== Task to complete ==
Print the full listing once more, exactly as given.

┄┄┄┄┄┄┄┄┄┄┄┄┄┄┄┄┄┄┄┄

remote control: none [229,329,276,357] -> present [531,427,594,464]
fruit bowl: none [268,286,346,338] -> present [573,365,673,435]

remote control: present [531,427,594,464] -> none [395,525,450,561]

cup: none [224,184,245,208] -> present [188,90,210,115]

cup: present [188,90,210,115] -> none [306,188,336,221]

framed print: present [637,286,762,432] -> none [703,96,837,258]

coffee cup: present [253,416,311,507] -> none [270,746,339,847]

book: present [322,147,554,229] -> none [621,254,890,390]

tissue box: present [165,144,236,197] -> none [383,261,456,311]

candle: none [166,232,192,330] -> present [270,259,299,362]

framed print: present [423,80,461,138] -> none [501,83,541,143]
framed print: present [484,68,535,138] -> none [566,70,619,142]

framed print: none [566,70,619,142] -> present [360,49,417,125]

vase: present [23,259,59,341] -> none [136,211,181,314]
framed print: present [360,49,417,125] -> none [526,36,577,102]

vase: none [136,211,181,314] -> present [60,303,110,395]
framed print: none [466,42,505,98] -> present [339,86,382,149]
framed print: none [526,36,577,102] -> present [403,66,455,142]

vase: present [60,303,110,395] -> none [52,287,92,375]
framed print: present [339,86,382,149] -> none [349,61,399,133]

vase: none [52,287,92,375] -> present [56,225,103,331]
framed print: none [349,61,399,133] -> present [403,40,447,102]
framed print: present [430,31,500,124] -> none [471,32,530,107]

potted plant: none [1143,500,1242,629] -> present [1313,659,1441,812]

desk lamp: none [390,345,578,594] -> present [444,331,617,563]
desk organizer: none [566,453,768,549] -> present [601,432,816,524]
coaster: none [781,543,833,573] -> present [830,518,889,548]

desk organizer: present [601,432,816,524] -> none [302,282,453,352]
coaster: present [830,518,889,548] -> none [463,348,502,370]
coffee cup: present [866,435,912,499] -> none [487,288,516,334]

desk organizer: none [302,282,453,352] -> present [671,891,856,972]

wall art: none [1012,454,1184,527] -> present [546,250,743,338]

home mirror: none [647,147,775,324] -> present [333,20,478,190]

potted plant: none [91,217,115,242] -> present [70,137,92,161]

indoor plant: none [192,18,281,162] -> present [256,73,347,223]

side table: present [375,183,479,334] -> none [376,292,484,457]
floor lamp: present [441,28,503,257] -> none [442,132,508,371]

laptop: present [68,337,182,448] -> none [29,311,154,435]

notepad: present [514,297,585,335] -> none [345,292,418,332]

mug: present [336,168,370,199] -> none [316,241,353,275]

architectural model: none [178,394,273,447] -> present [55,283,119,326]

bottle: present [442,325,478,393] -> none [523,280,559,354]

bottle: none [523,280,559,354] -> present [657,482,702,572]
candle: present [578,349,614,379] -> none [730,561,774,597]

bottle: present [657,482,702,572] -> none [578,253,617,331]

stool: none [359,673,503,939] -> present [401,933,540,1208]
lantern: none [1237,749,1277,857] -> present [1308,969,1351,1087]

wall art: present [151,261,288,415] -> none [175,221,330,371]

┄┄┄┄┄┄┄┄┄┄┄┄┄┄┄┄┄┄┄┄

== Completed exercise ==
remote control: none [229,329,276,357] -> present [531,427,594,464]
fruit bowl: none [268,286,346,338] -> present [573,365,673,435]

remote control: present [531,427,594,464] -> none [395,525,450,561]

cup: none [224,184,245,208] -> present [188,90,210,115]

cup: present [188,90,210,115] -> none [306,188,336,221]

framed print: present [637,286,762,432] -> none [703,96,837,258]

coffee cup: present [253,416,311,507] -> none [270,746,339,847]

book: present [322,147,554,229] -> none [621,254,890,390]

tissue box: present [165,144,236,197] -> none [383,261,456,311]

candle: none [166,232,192,330] -> present [270,259,299,362]

framed print: present [423,80,461,138] -> none [501,83,541,143]
framed print: present [484,68,535,138] -> none [566,70,619,142]

framed print: none [566,70,619,142] -> present [360,49,417,125]

vase: present [23,259,59,341] -> none [136,211,181,314]
framed print: present [360,49,417,125] -> none [526,36,577,102]

vase: none [136,211,181,314] -> present [60,303,110,395]
framed print: none [466,42,505,98] -> present [339,86,382,149]
framed print: none [526,36,577,102] -> present [403,66,455,142]

vase: present [60,303,110,395] -> none [52,287,92,375]
framed print: present [339,86,382,149] -> none [349,61,399,133]

vase: none [52,287,92,375] -> present [56,225,103,331]
framed print: none [349,61,399,133] -> present [403,40,447,102]
framed print: present [430,31,500,124] -> none [471,32,530,107]

potted plant: none [1143,500,1242,629] -> present [1313,659,1441,812]

desk lamp: none [390,345,578,594] -> present [444,331,617,563]
desk organizer: none [566,453,768,549] -> present [601,432,816,524]
coaster: none [781,543,833,573] -> present [830,518,889,548]

desk organizer: present [601,432,816,524] -> none [302,282,453,352]
coaster: present [830,518,889,548] -> none [463,348,502,370]
coffee cup: present [866,435,912,499] -> none [487,288,516,334]

desk organizer: none [302,282,453,352] -> present [671,891,856,972]

wall art: none [1012,454,1184,527] -> present [546,250,743,338]

home mirror: none [647,147,775,324] -> present [333,20,478,190]

potted plant: none [91,217,115,242] -> present [70,137,92,161]

indoor plant: none [192,18,281,162] -> present [256,73,347,223]

side table: present [375,183,479,334] -> none [376,292,484,457]
floor lamp: present [441,28,503,257] -> none [442,132,508,371]

laptop: present [68,337,182,448] -> none [29,311,154,435]

notepad: present [514,297,585,335] -> none [345,292,418,332]

mug: present [336,168,370,199] -> none [316,241,353,275]

architectural model: none [178,394,273,447] -> present [55,283,119,326]

bottle: present [442,325,478,393] -> none [523,280,559,354]

bottle: none [523,280,559,354] -> present [657,482,702,572]
candle: present [578,349,614,379] -> none [730,561,774,597]

bottle: present [657,482,702,572] -> none [578,253,617,331]

stool: none [359,673,503,939] -> present [401,933,540,1208]
lantern: none [1237,749,1277,857] -> present [1308,969,1351,1087]

wall art: present [151,261,288,415] -> none [175,221,330,371]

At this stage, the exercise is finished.